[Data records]
--------
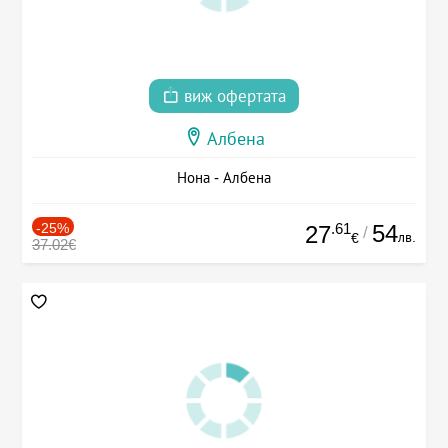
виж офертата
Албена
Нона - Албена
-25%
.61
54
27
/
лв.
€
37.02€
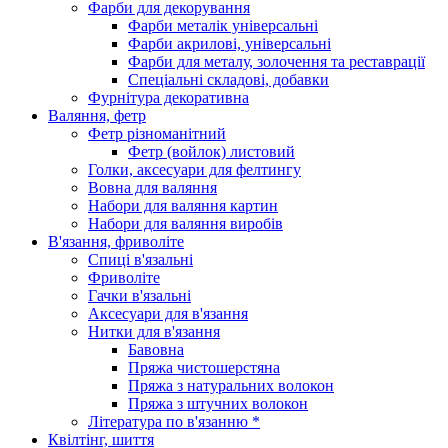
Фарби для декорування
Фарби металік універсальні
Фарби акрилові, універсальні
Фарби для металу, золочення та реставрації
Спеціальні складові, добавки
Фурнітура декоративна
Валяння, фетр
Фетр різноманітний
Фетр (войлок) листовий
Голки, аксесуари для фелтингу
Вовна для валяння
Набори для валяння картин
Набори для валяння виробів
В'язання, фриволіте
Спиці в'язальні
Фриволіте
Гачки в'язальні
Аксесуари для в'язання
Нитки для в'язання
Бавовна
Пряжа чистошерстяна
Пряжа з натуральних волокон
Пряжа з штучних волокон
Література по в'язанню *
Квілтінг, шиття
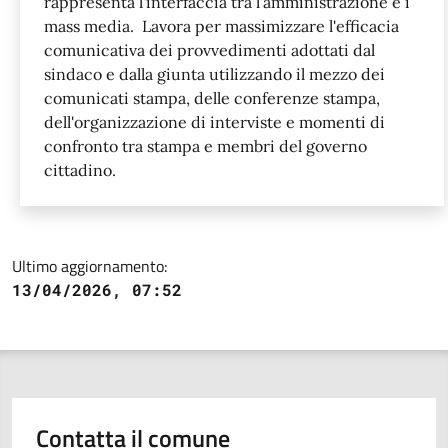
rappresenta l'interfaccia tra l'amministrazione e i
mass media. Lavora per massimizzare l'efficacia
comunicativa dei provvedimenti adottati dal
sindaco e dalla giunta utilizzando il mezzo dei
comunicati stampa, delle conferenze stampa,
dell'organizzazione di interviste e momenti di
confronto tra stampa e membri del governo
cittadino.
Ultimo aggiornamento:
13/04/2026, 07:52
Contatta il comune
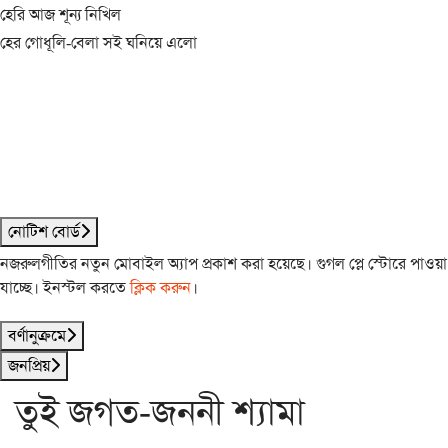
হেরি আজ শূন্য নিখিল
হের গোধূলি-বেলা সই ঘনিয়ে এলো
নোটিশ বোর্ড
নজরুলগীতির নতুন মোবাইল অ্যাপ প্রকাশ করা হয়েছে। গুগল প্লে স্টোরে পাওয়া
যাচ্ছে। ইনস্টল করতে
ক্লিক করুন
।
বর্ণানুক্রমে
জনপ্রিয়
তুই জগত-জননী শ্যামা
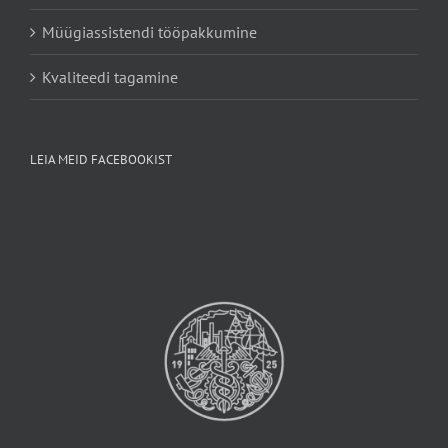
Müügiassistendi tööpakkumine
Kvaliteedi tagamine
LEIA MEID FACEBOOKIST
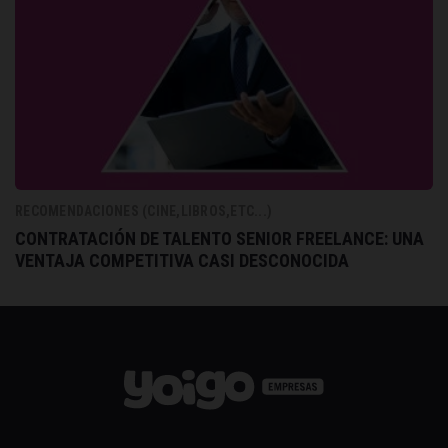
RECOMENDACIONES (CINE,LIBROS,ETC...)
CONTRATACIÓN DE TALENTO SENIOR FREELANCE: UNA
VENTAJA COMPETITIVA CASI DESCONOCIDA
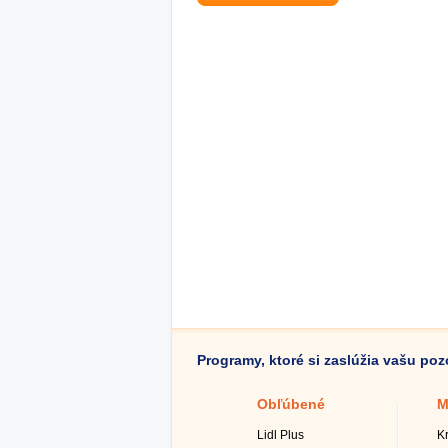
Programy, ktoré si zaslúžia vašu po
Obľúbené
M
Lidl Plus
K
--------
§ **Instructions to follow**
Swap each "stampa" for "radio" in the stretch from the start of the entries through the line containing "VENTAJA COMPETITIVA CASI DESCONOCIDA", and write those lines out again with nothing else changed. Leave the pictures out.

§ **Result of this exercise**
виж офертата
Албена
Нона - Албена
-25%
.61
54
27
/
лв.
€
37.02€
Фарби для декорування
Фарби металік універсальні
Фарби акрилові, універсальні
Фарби для металу, золочення та реставрації
Спеціальні складові, добавки
Фурнітура декоративна
Валяння, фетр
Фетр різноманітний
Фетр (войлок) листовий
Голки, аксесуари для фелтингу
Вовна для валяння
Набори для валяння картин
Набори для валяння виробів
В'язання, фриволіте
Спиці в'язальні
Фриволіте
Гачки в'язальні
Аксесуари для в'язання
Нитки для в'язання
Бавовна
Пряжа чистошерстяна
Пряжа з натуральних волокон
Пряжа з штучних волокон
Література по в'язанню *
Квілтінг, шиття
rappresenta l'interfaccia tra l'amministrazione e i
mass media. Lavora per massimizzare l'efficacia
comunicativa dei provvedimenti adottati dal
sindaco e dalla giunta utilizzando il mezzo dei
comunicati radio, delle conferenze radio,
dell'organizzazione di interviste e momenti di
confronto tra radio e membri del governo
cittadino.
Ultimo aggiornamento:
13/04/2026, 07:52
Contatta il comune
হেরি আজ শূন্য নিখিল
হের গোধূলি-বেলা সই ঘনিয়ে এলো
নোটিশ বোর্ড
নজরুলগীতির নতুন মোবাইল অ্যাপ প্রকাশ করা হয়েছে। গুগল প্লে স্টোরে পাওয়া
যাচ্ছে। ইনস্টল করতে
ক্লিক করুন
।
বর্ণানুক্রমে
জনপ্রিয়
তুই জগত-জননী শ্যামা
Müügiassistendi tööpakkumine
Kvaliteedi tagamine
LEIA MEID FACEBOOKIST
RECOMENDACIONES (CINE,LIBROS,ETC...)
CONTRATACIÓN DE TALENTO SENIOR FREELANCE: UNA
VENTAJA COMPETITIVA CASI DESCONOCIDA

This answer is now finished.